In 1975, Orendain separated from the United Farm Workers Union and created the Texas Farm Workers Union. The major reason for Orendain to split from the National Farm Workers Association and devote his time fully to Texas agricultural workers was a confrontation between El Texan Ranch and union workers where the supervisor fired strikers as well as their supporters on May 26, 1975. The Texas Farm Workers Union was created to be more specifically located for the Rio Grande Valley instead of relying on help from the National Farm Workers Union which was based in California.

==== Works of the Texas Farm Workers Union ====
They lacked funds as they were no longer associated with National Farm Workers Association and could not keep their strikers from the fields for extended periods of time. To make up for this, they used the media to raise awareness for their cause. Their strikes were successful in Presidio in making melon growers raise their wages from 60 cents to $1.25. Orendain was able to organize strikes for the union through a Spanish-Language newspaper called “El Cuhamil” and a radio show.

The Texas Farm Workers Union lobbied to pass an Agricultural Labor Relations Act to protect Texas agricultural workers by union just like industrial workers were protected by labor acts in the 1930s.

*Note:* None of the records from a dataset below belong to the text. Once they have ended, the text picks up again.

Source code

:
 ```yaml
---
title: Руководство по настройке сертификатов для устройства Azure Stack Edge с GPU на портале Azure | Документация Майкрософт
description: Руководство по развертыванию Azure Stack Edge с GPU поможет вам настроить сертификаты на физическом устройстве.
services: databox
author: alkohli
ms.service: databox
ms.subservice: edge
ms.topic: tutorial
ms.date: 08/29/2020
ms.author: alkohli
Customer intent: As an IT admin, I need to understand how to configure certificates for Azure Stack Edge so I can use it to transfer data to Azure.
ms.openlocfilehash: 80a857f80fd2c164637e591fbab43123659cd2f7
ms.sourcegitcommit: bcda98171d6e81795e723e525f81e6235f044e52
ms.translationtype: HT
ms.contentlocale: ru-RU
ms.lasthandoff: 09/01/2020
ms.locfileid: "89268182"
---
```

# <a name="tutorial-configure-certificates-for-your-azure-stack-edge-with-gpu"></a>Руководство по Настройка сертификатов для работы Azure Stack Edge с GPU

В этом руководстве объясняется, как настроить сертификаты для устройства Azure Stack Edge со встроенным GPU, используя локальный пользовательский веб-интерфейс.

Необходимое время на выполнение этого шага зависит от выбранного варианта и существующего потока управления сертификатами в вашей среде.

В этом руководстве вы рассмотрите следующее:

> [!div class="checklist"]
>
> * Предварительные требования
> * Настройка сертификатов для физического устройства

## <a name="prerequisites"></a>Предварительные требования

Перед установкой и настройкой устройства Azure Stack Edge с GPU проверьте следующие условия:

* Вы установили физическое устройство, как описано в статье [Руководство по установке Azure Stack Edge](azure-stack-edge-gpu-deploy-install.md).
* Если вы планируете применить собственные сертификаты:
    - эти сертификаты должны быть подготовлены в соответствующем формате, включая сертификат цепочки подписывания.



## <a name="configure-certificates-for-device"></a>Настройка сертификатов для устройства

In 1977, Orendain led the Union in the March for Human Rights which marched from Austin to Washington D.C. where they formed picket lines to earn bargaining rights for Texas farm workers. Their numbers started at 40 and expanded to 10,000 by the time they reached the capital. The 1600 mile march to Washington D.C was supported by both religious and union members, but the current United States President, Jimmy Carter, refused to meet with the marchers.

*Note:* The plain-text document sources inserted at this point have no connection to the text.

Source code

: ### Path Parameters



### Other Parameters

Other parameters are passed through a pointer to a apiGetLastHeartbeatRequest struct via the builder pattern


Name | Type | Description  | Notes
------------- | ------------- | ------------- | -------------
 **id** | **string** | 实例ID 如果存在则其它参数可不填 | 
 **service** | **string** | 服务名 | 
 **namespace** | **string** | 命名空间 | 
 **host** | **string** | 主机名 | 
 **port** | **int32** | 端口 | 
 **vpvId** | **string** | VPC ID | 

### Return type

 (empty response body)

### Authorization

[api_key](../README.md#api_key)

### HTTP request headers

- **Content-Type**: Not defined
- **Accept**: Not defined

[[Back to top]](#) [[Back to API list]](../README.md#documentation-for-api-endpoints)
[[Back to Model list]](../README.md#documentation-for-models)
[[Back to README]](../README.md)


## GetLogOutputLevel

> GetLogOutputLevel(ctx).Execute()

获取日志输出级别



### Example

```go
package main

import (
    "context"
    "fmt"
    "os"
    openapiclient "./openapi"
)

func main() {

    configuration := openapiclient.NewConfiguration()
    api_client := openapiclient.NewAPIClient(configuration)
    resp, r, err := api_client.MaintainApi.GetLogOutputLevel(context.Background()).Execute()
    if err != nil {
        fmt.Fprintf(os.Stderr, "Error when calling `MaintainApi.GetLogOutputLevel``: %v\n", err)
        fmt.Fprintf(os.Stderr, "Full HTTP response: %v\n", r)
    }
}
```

==== The End of the Texas Farm Workers Union ====
The Union had a difficult time gaining support from its foundation. Union members faced severe opposition from growers and did not get financial support from the United Farm Workers Union or AFL-CIO. The Texas Farm Workers Union struggled for years with inconsistent funding and by 1982, it collapsed due to a lack of funds. Some people, however, put the end year at 1986. The legacy of the Texas Farm Workers Union was that it brought about better working conditions for Texas farmers.

== Legacy ==
Antonio Orendain was recognized by the state of Texas for his work in organizing agricultural strikes on May 26, 2009. He is remembered for bringing awareness to the poor conditions of agricultural workers including the low wages and absent health coverage. He is also known for starting the Texas Farm Workers Union (TFWU) and marching to Washington D.C. to bring awareness to the suffering of agricultural workers in Texas. Orendain was known for his encouragement of education as his children remember his encouragement to get a good education so that they could later get good jobs. Because of Orendain, agricultural workers in Texas were able to gain access to sanitary provisions including outhouses and clean water. The United Farm Workers and the Texas Farm Workers Association were both unsuccessful in mass organizing in Texas, but through small scale strikes and protests, the unions were able to bring about better resources for agricultural workers and create farm worker contracts.